Как важно – в какой среде вырос человек. Будущий афонский инок, а прежде губернатор и камергер двора вырос в православной русской семье, где любовь к храму Божьему была так же естественна, как дыхание. Удивительно религиозная, строгая постница мать. Бабушка София Евграфовна, в молодости бывавшая у старца Серафима Саровского, познакомившая внука с ответом митрополита Филарета А.С. Пушкину «Не напрасно, не случайно жизнь от Бога нам дана…» Дядя Николай Евграфович (князь Мышецкий), любивший бывать в Оптиной у преподобного старца Амвросия. «Каждый образ в церкви мне памятен с детства», – писал Болотов в старости. Школа беженской жизни нравственно переродила и возвысила его. Он воспринял крест беженства как искупление за свои грехи. В своих многочисленных статьях, письмах с Афона в эмигрантской печати, в письмах к соотечественникам он выступает не только ходатаем за бедствующее русское афонское братство, но и настоящим миссионером для тех в рассеянии сущих, кто обратился к православной отеческой вере. С рукописных, архивных страниц многочисленных статей, писем и дневников архивного фонда о. Амвросия (Болотова), которые, надеюсь, будут изданы издательской группой Русского Пантелеимонова монастыря, открывается неизвестный еще Афон, который «светит светом Православия, дабы другие народы, видя добрые дела их, прославили Отца нашего, иже есть на небесех…» [7]
[1] АРПМА (Архив Русского Свято-Пантелеимонова монастыря на Афоне). Дело № 102. Гостевая книга монастыря за 1896–1977 годы. Л.187–189.
[2] АРПМА. Оп. 15, д. 72.
[3] Болотов А.В. Страстные и светлые дни на Афоне. Варшава, 1929. С. 10.
[4] АРПМА. Дневники и летописные записи о. Флегонта (Лебедева) за 1902–1955 гг. Оп. 13, Д. 6. Док. А000217.
[5] АРПМА. Оп. 15. Д. 72. Док. А002862. Л. 4.
[6] АРПМА. Оп. 15. Д. 72. Док. А002869. Л. 1.
[7] Из речи святителя Иоанна Шанхайского и Сан-Францисского на II Всезарубежном Соборе в 1938 году.

Рабочее задание A: Как, согласно отрывку об о. Амвросии (Болотове), он воспринял крест беженства и как на него повлияла школа беженской жизни?
Рабочее задание B: Перепишите без изменений часть отрывка об о. Амвросии (Болотове): начните с места, где стоят слова «[2] АРПМА. Оп.», и остановитесь после слов «А002869. Л. 1.».

Извлечённые данные:
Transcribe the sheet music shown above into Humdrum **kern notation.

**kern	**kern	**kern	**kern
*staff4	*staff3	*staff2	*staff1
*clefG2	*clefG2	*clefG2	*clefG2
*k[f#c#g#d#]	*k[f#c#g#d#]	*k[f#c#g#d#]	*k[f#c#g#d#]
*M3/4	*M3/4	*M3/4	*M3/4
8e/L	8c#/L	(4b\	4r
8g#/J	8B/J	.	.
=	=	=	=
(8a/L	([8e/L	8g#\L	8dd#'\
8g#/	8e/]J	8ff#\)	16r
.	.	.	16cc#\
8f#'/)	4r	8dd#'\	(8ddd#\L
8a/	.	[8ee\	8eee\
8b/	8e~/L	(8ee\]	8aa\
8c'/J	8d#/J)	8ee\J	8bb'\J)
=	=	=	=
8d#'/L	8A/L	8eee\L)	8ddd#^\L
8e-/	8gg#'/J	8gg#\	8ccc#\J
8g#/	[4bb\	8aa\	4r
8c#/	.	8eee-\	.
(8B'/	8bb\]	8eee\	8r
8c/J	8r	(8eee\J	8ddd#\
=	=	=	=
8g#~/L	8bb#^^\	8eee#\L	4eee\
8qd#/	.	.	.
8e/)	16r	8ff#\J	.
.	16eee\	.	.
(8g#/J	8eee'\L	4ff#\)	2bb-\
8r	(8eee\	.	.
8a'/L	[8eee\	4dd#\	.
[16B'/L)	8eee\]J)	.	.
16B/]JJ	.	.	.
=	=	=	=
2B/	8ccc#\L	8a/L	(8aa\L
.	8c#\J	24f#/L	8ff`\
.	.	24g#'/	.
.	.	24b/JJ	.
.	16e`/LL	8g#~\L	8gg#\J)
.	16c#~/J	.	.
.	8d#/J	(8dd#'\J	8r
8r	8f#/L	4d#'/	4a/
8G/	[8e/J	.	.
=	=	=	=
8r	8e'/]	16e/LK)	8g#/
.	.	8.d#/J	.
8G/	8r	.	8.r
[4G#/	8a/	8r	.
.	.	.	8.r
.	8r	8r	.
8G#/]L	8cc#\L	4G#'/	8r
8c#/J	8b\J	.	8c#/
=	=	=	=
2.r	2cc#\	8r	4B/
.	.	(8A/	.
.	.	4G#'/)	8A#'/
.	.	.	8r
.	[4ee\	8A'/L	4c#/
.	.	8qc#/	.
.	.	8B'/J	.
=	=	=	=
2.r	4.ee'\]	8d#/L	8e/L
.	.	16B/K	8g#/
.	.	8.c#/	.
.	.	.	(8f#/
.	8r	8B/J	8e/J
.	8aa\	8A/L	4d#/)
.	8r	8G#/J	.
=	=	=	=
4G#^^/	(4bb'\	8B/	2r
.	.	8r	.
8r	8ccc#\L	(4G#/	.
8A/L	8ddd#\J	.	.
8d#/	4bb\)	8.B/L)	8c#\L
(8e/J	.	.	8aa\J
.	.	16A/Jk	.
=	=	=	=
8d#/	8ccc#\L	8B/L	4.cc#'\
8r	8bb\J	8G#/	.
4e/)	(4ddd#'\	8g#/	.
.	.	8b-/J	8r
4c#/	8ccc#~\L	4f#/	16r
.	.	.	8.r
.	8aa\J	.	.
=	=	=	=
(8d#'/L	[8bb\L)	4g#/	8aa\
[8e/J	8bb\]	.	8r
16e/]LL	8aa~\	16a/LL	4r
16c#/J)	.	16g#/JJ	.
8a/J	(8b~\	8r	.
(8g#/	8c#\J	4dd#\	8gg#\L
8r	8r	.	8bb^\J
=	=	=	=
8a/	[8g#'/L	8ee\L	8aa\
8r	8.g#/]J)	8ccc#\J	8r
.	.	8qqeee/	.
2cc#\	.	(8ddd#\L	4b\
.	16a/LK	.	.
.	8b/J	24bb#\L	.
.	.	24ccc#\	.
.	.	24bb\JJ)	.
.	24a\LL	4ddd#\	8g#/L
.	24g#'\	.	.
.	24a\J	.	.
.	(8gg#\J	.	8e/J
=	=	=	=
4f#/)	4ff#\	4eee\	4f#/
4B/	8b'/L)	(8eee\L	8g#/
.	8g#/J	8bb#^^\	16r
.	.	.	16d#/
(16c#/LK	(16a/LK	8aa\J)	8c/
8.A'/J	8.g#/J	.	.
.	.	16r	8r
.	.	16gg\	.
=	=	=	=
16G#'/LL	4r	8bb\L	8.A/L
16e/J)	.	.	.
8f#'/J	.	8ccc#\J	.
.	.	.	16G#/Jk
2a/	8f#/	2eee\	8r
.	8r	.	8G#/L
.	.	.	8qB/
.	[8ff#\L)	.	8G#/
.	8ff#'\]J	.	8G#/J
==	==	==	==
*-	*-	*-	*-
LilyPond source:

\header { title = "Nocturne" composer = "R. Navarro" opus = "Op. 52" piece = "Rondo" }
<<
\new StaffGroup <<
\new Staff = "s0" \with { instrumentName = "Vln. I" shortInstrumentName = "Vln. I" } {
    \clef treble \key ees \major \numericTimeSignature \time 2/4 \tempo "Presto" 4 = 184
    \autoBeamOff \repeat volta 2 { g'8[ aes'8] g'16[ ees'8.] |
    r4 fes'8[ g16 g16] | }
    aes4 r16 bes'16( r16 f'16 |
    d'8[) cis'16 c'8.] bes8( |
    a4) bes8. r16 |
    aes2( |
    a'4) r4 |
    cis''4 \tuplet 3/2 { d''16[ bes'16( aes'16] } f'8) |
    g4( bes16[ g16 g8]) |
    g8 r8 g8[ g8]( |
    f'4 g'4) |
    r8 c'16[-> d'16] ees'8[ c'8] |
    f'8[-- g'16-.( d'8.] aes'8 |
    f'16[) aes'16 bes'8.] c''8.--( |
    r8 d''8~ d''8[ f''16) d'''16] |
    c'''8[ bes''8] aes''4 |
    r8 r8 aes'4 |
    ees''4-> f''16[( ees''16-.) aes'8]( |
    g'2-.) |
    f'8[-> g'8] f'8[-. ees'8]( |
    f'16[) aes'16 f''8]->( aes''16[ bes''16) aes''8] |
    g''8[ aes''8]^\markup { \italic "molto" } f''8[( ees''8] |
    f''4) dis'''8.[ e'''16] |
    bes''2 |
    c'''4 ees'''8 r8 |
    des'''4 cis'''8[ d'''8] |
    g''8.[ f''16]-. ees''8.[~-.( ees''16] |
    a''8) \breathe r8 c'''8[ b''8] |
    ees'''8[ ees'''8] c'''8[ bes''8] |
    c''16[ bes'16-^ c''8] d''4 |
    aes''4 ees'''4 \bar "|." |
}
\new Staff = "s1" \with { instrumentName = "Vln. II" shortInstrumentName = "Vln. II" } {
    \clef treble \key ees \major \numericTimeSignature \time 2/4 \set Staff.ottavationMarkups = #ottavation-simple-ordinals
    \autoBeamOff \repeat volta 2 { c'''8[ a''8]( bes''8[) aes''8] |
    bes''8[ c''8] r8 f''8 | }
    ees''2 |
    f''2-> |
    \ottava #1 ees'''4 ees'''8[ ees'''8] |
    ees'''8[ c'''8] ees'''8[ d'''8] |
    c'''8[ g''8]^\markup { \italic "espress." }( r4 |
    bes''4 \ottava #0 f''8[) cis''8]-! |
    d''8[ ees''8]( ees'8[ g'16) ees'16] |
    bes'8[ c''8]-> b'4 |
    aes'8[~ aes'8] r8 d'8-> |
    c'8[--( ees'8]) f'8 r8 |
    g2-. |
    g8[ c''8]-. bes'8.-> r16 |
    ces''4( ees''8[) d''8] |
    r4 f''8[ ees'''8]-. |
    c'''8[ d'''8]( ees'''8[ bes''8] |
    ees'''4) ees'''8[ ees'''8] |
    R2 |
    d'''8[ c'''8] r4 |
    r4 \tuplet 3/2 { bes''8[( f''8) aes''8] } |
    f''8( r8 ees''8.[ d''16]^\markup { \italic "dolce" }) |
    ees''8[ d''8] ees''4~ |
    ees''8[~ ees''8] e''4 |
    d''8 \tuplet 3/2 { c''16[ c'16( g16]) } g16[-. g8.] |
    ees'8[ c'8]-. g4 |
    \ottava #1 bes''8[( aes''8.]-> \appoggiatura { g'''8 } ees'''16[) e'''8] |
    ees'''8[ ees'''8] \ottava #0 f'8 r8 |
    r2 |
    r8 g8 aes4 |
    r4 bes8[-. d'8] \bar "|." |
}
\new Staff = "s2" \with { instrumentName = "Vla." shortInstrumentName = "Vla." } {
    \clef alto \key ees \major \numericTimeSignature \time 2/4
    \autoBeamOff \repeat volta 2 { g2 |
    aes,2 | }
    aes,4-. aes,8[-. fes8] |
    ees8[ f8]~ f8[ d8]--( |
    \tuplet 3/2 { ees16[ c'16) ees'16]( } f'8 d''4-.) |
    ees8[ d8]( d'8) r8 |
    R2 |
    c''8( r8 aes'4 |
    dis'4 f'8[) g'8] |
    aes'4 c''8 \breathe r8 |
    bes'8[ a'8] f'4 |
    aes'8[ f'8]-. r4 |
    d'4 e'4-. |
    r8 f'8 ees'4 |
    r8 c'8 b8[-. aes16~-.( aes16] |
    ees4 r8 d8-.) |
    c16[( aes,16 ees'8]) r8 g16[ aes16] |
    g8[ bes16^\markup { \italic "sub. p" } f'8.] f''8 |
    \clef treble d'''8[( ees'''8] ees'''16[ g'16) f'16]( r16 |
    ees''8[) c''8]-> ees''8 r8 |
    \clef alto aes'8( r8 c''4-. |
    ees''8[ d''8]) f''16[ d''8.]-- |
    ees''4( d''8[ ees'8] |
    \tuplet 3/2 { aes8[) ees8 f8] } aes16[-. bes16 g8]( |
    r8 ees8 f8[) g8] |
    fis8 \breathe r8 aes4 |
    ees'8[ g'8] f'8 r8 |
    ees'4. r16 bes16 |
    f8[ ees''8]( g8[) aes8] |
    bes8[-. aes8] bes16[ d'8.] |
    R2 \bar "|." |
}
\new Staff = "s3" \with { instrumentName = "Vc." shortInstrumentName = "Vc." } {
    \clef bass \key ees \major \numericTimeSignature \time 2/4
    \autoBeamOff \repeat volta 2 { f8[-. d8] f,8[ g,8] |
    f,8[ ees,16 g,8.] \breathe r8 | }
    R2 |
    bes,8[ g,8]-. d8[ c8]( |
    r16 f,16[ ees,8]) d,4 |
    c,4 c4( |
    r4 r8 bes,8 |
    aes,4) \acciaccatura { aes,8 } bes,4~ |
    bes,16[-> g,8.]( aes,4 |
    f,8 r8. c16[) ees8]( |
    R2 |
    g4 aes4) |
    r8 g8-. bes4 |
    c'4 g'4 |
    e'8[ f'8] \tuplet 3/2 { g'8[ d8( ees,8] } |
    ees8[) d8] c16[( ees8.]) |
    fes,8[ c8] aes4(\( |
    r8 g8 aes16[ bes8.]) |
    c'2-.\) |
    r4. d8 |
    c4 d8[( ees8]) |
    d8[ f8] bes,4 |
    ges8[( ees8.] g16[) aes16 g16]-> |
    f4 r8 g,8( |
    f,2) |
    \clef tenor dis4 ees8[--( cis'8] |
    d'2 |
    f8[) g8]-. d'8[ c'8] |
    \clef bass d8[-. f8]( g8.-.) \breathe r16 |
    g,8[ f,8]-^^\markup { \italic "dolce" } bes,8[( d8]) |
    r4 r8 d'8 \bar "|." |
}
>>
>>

Поле ответа A: Болотов воспринял крест беженства как искупление за свои грехи. Школа беженской жизни нравственно переродила и возвысила его.

Поле ответа B:
[2] АРПМА. Оп. 15, д. 72.
[3] Болотов А.В. Страстные и светлые дни на Афоне. Варшава, 1929. С. 10.
[4] АРПМА. Дневники и летописные записи о. Флегонта (Лебедева) за 1902–1955 гг. Оп. 13, Д. 6. Док. А000217.
[5] АРПМА. Оп. 15. Д. 72. Док. А002862. Л. 4.
[6] АРПМА. Оп. 15. Д. 72. Док. А002869. Л. 1.